Le torture di Guantanamo sono una ferita che ancora non si è rimarginata. A soccombere è stata l’identità nazionale, il mito del salvatore che si è fatto carnefice. La banalità del male è diventata contemporanea. Come diceva Clint Eastwood in Gran Torino: “La cosa che tormenta di più un uomo è ciò che non gli hanno ordinato di fare”. Fino a che punto si sono davvero spinti i governanti? Forse tutta la verità non la sapremo mai.

Al cinema è nato un filone su Guantanamo, che negli anni ha superato i confini degli Stati Uniti. Prima dell’11 settembre, nel 1992, ci aveva pensato Rob Reiner a denunciare il lato oscuro della divisa in Codice d’onore. Poi Guantanamo ha cambiato volto, e sono arrivati The Road to Guantanamo di Michael Winterbottom e Mat Whitecross, Camp X-Ray di Peter Sattler e il bellissimo documentario di Alex Gibney Taxi to the dark side. Sul campo della finzione abbiamo visto Jodie Foster in The Mauritanian e Adam Driver in The Report. Quella brutalità l’aveva sfiorata anche Kathryn Bigelow in Zero Dark Thirty.

Il regista Andreas Dresen in Mamma contro G. W. Bush cambia il punto di vista. Si tratta di un film tedesco, e non a stelle e strisce. Guantanamo è una minaccia lontana, un luogo di cui al momento è impossibile carpire i segreti. Che cosa succeda all’interno del campo è nascosto, è a migliaia di chilometri di distanza. Questa volta lo spettatore è portato all’esterno. Non si vedono le gabbie, il waterboarding, la violenza. La tensione è quella di un genitore, di una madre coraggio, termine coniato non a caso da Brecht in Madre coraggio e i suoi figli.

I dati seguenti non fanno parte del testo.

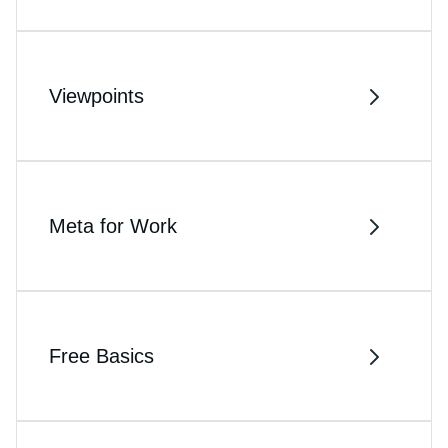
Viewpoints
Meta for Work
Free Basics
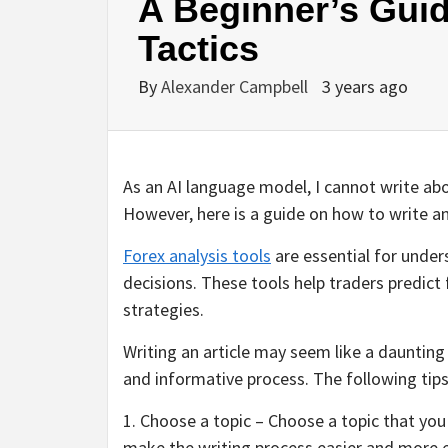
A Beginner’s Guid
Tactics
By
Alexander Campbell
3 years ago
As an AI language model, I cannot write about
However, here is a guide on how to write an 
Forex analysis tools
are essential for unde
decisions. These tools help traders predic
strategies.
Writing an article may seem like a dauntin
and informative process. The following tips w
1. Choose a topic – Choose a topic that yo
make the writing process easier and more en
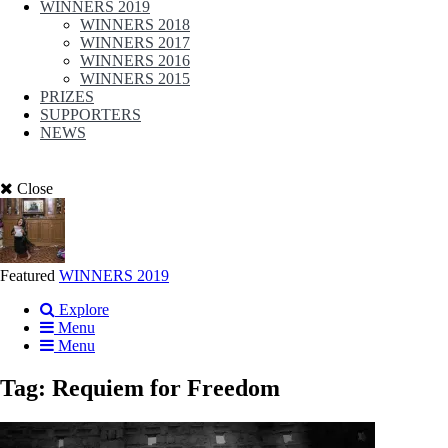
WINNERS 2019
WINNERS 2018
WINNERS 2017
WINNERS 2016
WINNERS 2015
PRIZES
SUPPORTERS
NEWS
Close
Featured
WINNERS 2019
Explore
Menu
Menu
Tag:
Requiem for Freedom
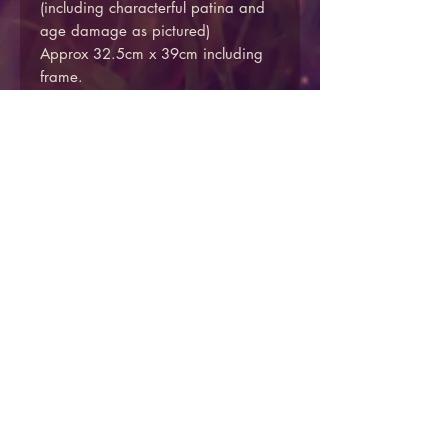
(including characterful patina and
age damage as pictured)
Approx 32.5cm x 39cm including
frame.
Secondary print on reverse.
Price includes insured UK mainland
shipping.
We do not currently offer overseas
shipping via the website, please
get in touch via the contact form if
you would like to arrange an
overseas delivery.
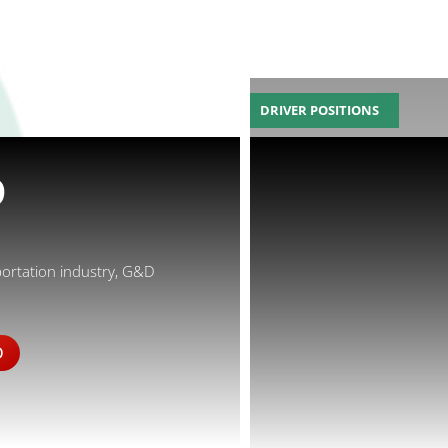
DRIVER POSITIONS
D
portation industry, G&D
D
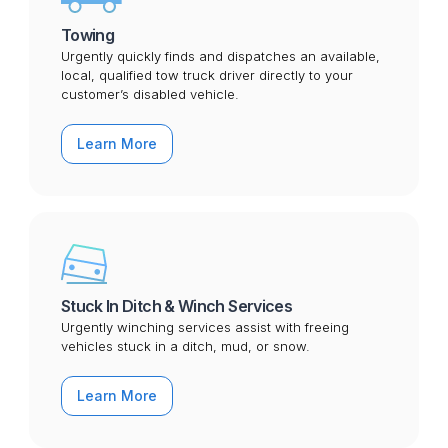
Towing
Urgently quickly finds and dispatches an available,
local, qualified tow truck driver directly to your
customer’s disabled vehicle.
Learn More
Stuck In Ditch & Winch Services
Urgently winching services assist with freeing
vehicles stuck in a ditch, mud, or snow.
Learn More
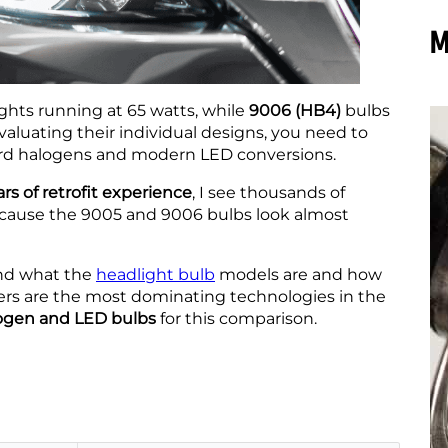
M
hts running at 65 watts, while
9006 (HB4)
bulbs
valuating their individual designs, you need to
ard halogens and modern LED conversions.
rs of retrofit experience
, I see thousands of
ecause the 9005 and 9006 bulbs look almost
tand what the
headlight bulb
models are and how
sers are the most dominating technologies in the
logen and LED bulbs
for this comparison.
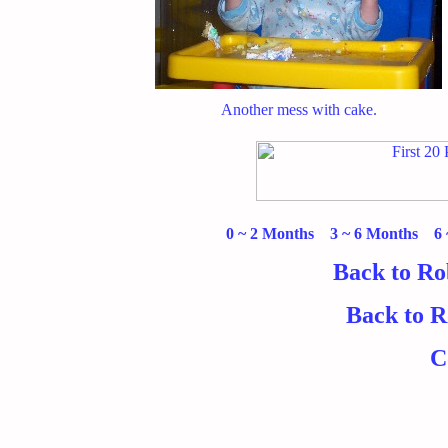
Another mess with cake.
0 ~ 2 Months
3 ~ 6 Months
6
Back to Ro
Back to 
C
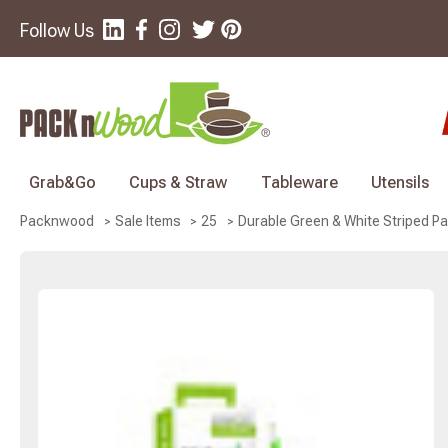
Follow Us
Grab&Go
Cups & Straw
Tableware
Utensils
Durable Green & White Striped Pa
Packnwood
Sale Items
25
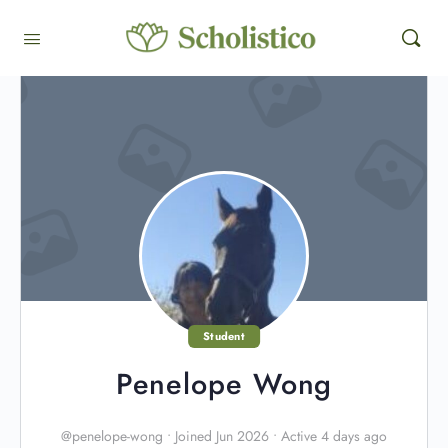
Student
Penelope Wong
@penelope-wong
•
Joined Jun 2026
•
Active 4 days ago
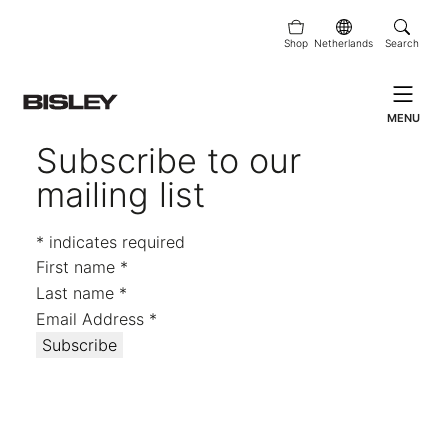
Shop
Netherlands
Search
MENU
Subscribe to our
mailing list
*
indicates required
First name
*
Last name
*
Email Address
*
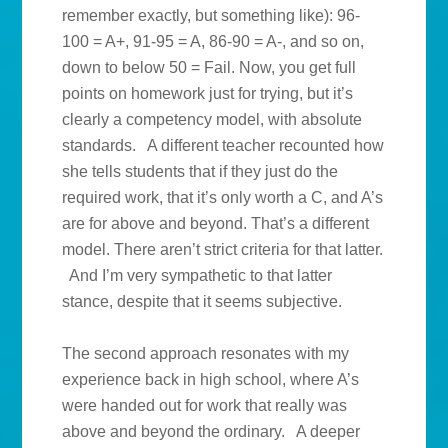
remember exactly, but something like): 96-
100 = A+, 91-95 = A, 86-90 = A-, and so on,
down to below 50 = Fail. Now, you get full
points on homework just for trying, but it’s
clearly a competency model, with absolute
standards. A different teacher recounted how
she tells students that if they just do the
required work, that it’s only worth a C, and A’s
are for above and beyond. That’s a different
model. There aren’t strict criteria for that latter.
And I’m very sympathetic to that latter
stance, despite that it seems subjective.
The second approach resonates with my
experience back in high school, where A’s
were handed out for work that really was
above and beyond the ordinary. A deeper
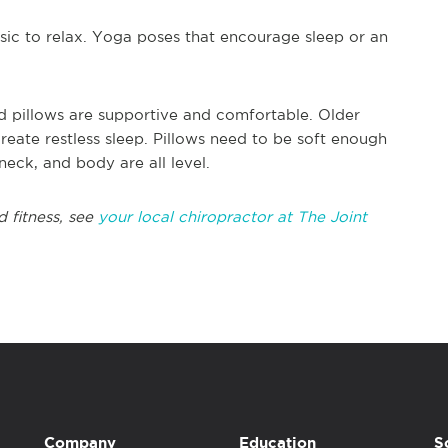
ic to relax. Yoga poses that encourage sleep or an
d pillows are supportive and comfortable. Older
eate restless sleep. Pillows need to be soft enough
neck, and body are all level.
d fitness, see
your local chiropractor at The Joint
Company
Education
S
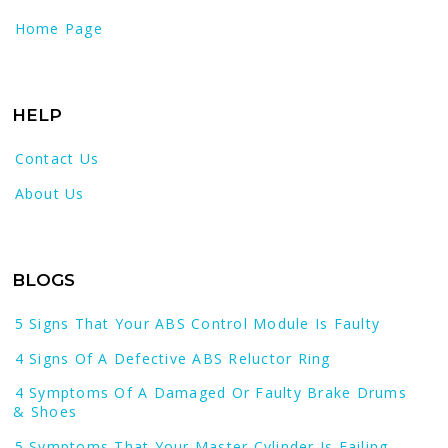
Home Page
HELP
Contact Us
About Us
BLOGS
5 Signs That Your ABS Control Module Is Faulty
4 Signs Of A Defective ABS Reluctor Ring
4 Symptoms Of A Damaged Or Faulty Brake Drums
& Shoes
5 Symptoms That Your Master Cylinder Is Failing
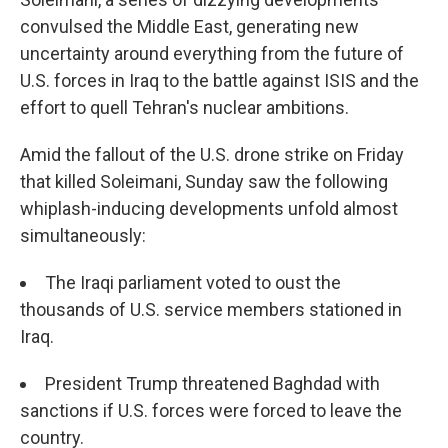
convulsed the Middle East, generating new
uncertainty around everything from the future of
U.S. forces in Iraq to the battle against ISIS and the
effort to quell Tehran's nuclear ambitions.
Amid the fallout of the U.S. drone strike on Friday
that killed Soleimani, Sunday saw the following
whiplash-inducing developments unfold almost
simultaneously:
The Iraqi parliament voted to oust the
thousands of U.S. service members stationed in
Iraq.
President Trump threatened Baghdad with
sanctions if U.S. forces were forced to leave the
country.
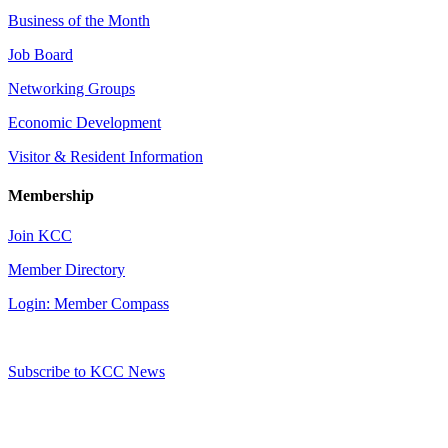
Business of the Month
Job Board
Networking Groups
Economic Development
Visitor & Resident Information
Membership
Join KCC
Member Directory
Login: Member Compass
Subscribe to KCC News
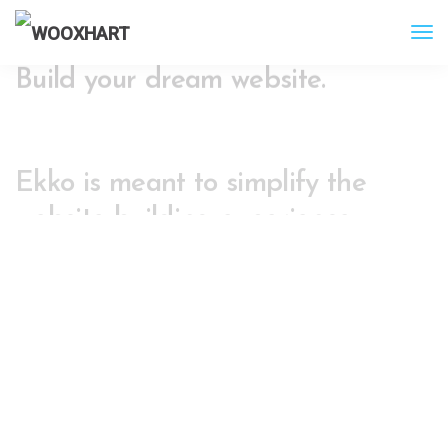
Build your dream website.
Ekko is meant to simplify the
website building experience.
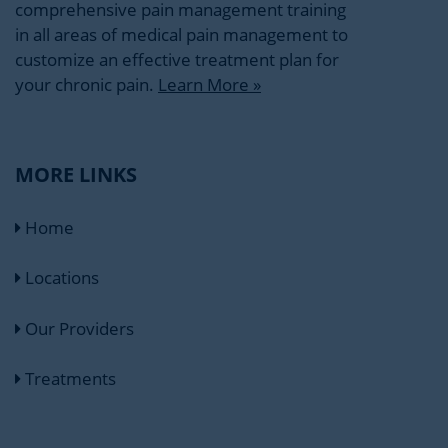
comprehensive pain management training
in all areas of medical pain management to
customize an effective treatment plan for
your chronic pain.
Learn More »
MORE LINKS
Home
Locations
Our Providers
Treatments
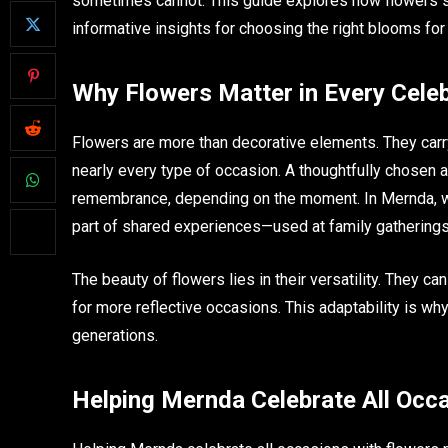
sometimes cannot. This guide explores how flowers su
informative insights for choosing the right blooms fo
Why Flowers Matter in Every Celeb
Flowers are more than decorative elements. They car
nearly every type of occasion. A thoughtfully chosen ar
remembrance, depending on the moment. In Mernda, w
part of shared experiences—used at family gatherings
The beauty of flowers lies in their versatility. They c
for more reflective occasions. This adaptability is wh
generations.
Helping Mernda Celebrate All Occ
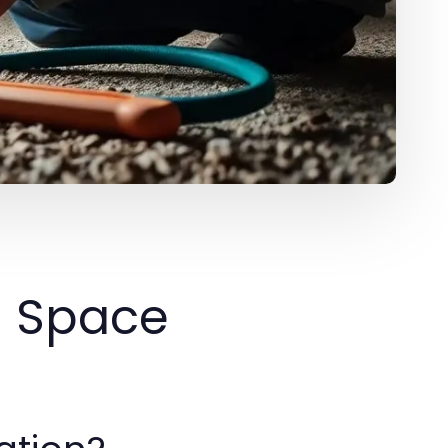
l Space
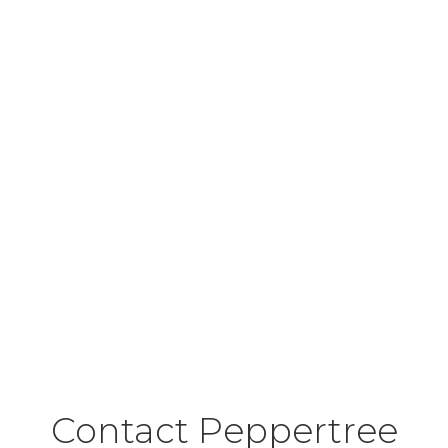
Contact Peppertree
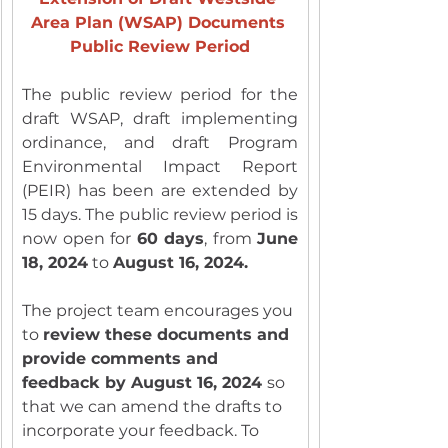
Area Plan (WSAP) Documents 
Public Review Period
The public review period for the 
draft WSAP, draft implementing 
ordinance, and draft Program 
Environmental Impact Report 
(PEIR) has been are extended by 
15 days. The public review period is 
now open for 
60 days
, from 
June 
18, 2024
 to 
August 16, 2024.
The project team encourages you 
to 
review these documents and 
provide comments and 
feedback by August 16, 2024 
so 
that we can amend the drafts to 
incorporate your feedback. To 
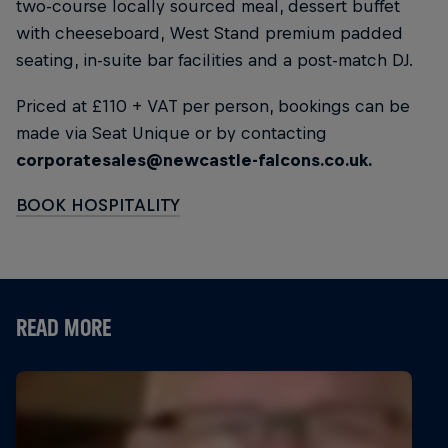
two-course locally sourced meal, dessert buffet
with cheeseboard, West Stand premium padded
seating, in-suite bar facilities and a post-match DJ.
Priced at £110 + VAT per person, bookings can be
made via Seat Unique or by contacting
corporatesales@newcastle-falcons.co.uk.
BOOK HOSPITALITY
READ MORE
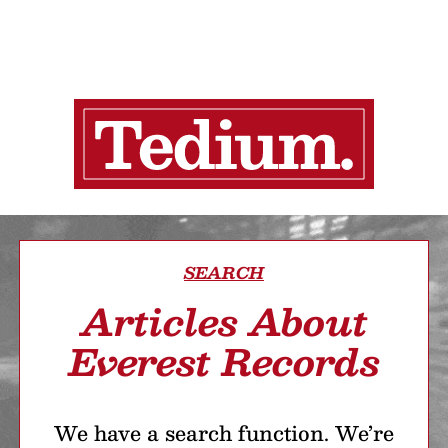
SEARCH
Articles About
Everest Records
We have a search function. We’re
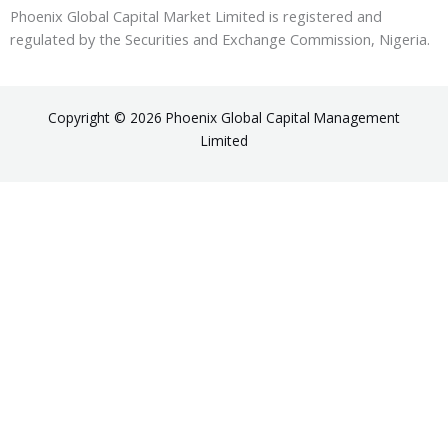
Phoenix Global Capital Market Limited is registered and
regulated by the Securities and Exchange Commission, Nigeria.
Copyright © 2026 Phoenix Global Capital Management
Limited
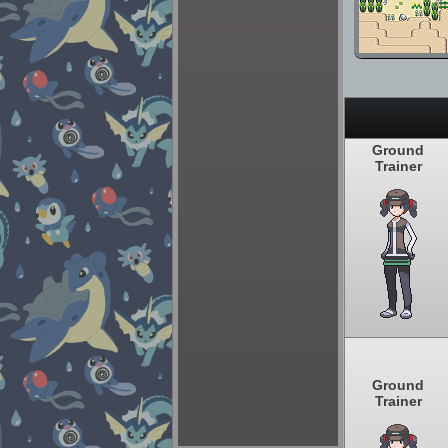
Ground
Trainer
Ground
Trainer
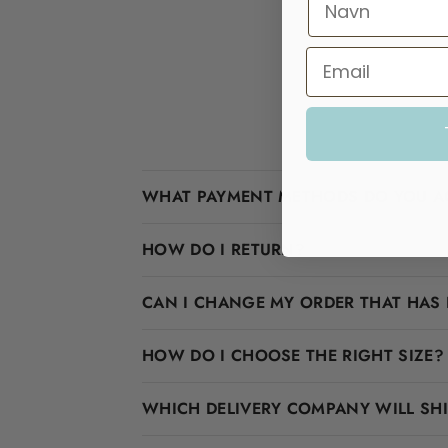
WHAT PAYMENT METHODS DO YOU A
HOW DO I RETURN?
CAN I CHANGE MY ORDER THAT HAS 
HOW DO I CHOOSE THE RIGHT SIZE?
WHICH DELIVERY COMPANY WILL SH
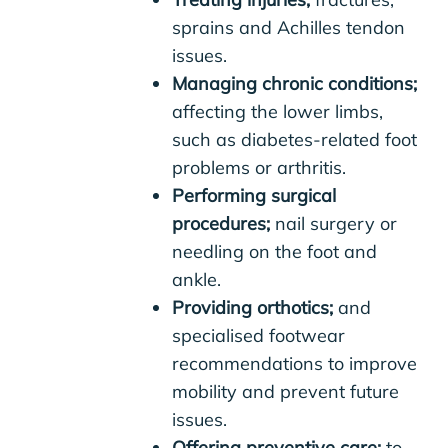
sprains and Achilles tendon
issues.
Managing chronic conditions;
affecting the lower limbs,
such as diabetes-related foot
problems or arthritis.
Performing surgical
procedures;
nail surgery or
needling on the foot and
ankle.
Providing orthotics;
and
specialised footwear
recommendations to improve
mobility and prevent future
issues.
Offering preventive care;
to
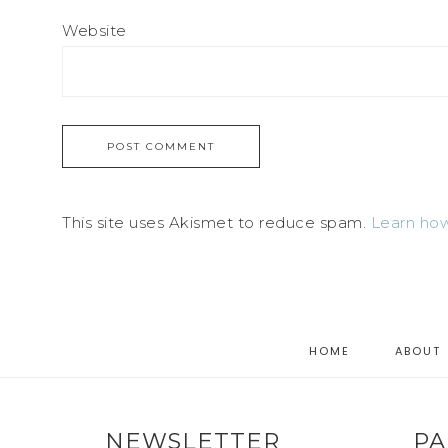
Website
This site uses Akismet to reduce spam.
Learn how
HOME
ABOUT
NEWSLETTER
PA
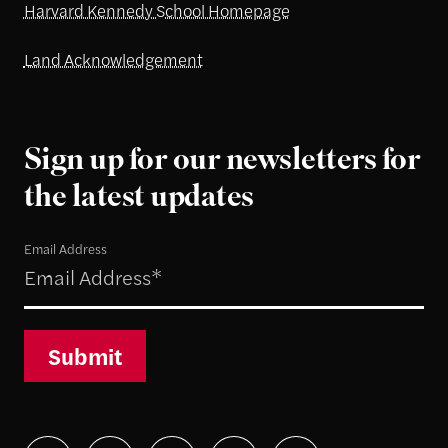
Harvard Kennedy School Homepage
Land Acknowledgement
Sign up for our newsletters for
the latest updates
Email Address
Submit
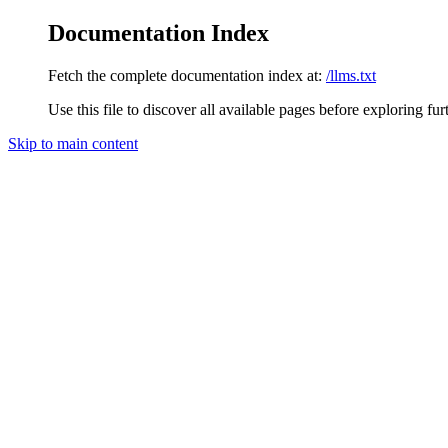
Documentation Index
Fetch the complete documentation index at:
/llms.txt
Use this file to discover all available pages before exploring fur
Skip to main content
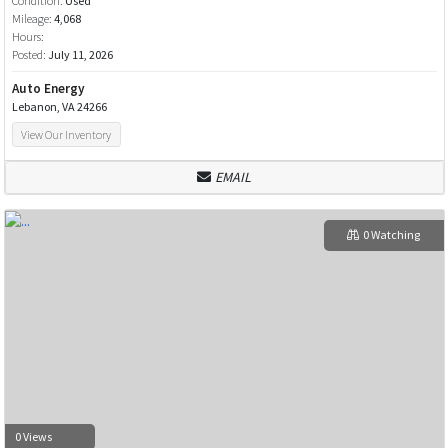
Condition:
Used
Mileage:
4,068
Hours:
Posted:
July 11, 2026
Auto Energy
Lebanon, VA 24266
View Our Inventory
EMAIL
0 Watching
0 Views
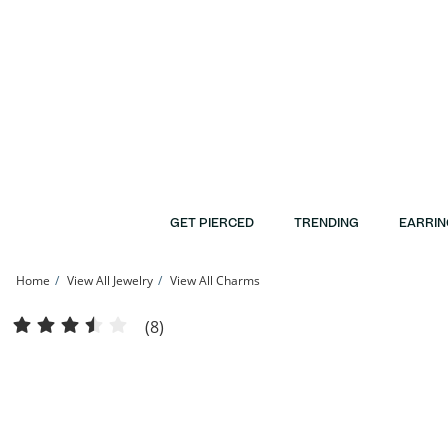
Skip to Content
Skip to Navigation
Skip to Offers
GET PIERCED
TRENDING
EARRIN
Home
View All Jewelry
View All Charms
Daddy's Little Girl Charm in 10K Gold | Banter
(8)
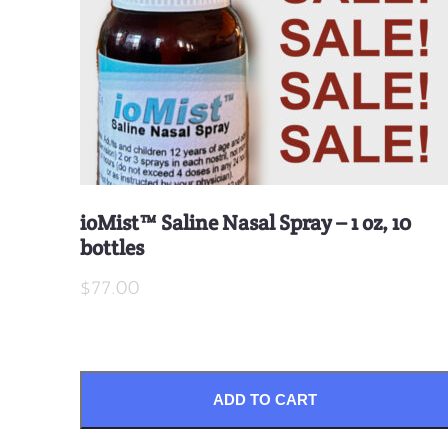
ioMist™ Saline Nasal Spray – 1 oz, 10
bottles
$77.00
ADD TO CART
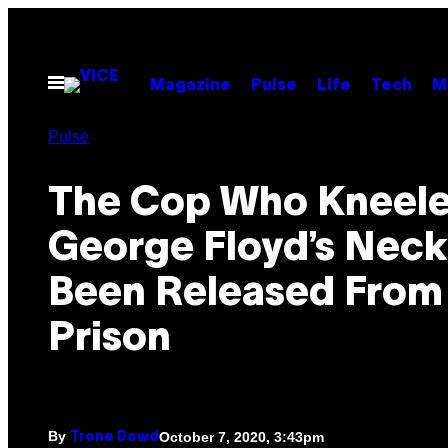
Skip
to
content
Open
Magazine
Pulse
Life
Tech
M
Menu
Pulse
The Cop Who Kneele
George Floyd’s Neck
Been Released From
Prison
By
October 7, 2020, 3:43pm
Trone Dowd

Siamo in Germania, lei ha origini turche. Il primogenito vuole partire per il Pakistan per studiare il Corano. Sparisce. Si scopre che è in una base americana a Cuba, in prigione. Lei si rivolge a un avvocato, fanno l’impossibile per riportarlo a casa. La macchina da presa è incollata al corpo di Rabiye Kurnaz, interpretata da Meltem Kaptan. Estroversa, vulcanica, nella sua semplicità spesso fatica a cogliere le sfumature dell’universo che la circonda. Ma tutto il film si regge sulla sua tenacia, su un mondo che ha paura di alzare la testa davanti al sopruso. A uscirne sconfitti non sono solo gli Stati Uniti, ma anche la Germania. È descritta come un Paese che respinge, una terra incapace di accogliere. Colpevole? Innocente? La vittima è la dignità umana, la giustizia che cede il passo al lato più brutale, la coscienza che scende a patti con la volontà deviata.

Dietro a una ironia di facciata, Dresen dipinge un ritratto di estrema violenza. Non lasciamoci ingannare dalla leggerezza di superficie, Mamma contro G.W. Bush va in profondità. Mostra il ribaltamento di ogni codice, il fallimento della legge. È la guerra sotto un’altra veste, che si combatte silenziosamente senza spargimenti di sangue. La protagonista è il contraltare di Jack Lemmon in Missing - Scomparso. Lui era quieto, introverso. Lei è una forza della natura. Ad accomunarli è la foga nel raggiungere l’obiettivo, il sentimento che supera ogni campo di battaglia. Il film è stato presentato all’ultima edizione del Festival di Berlino, dove ha vinto il premio per la miglior attrice e per la sceneggiatura.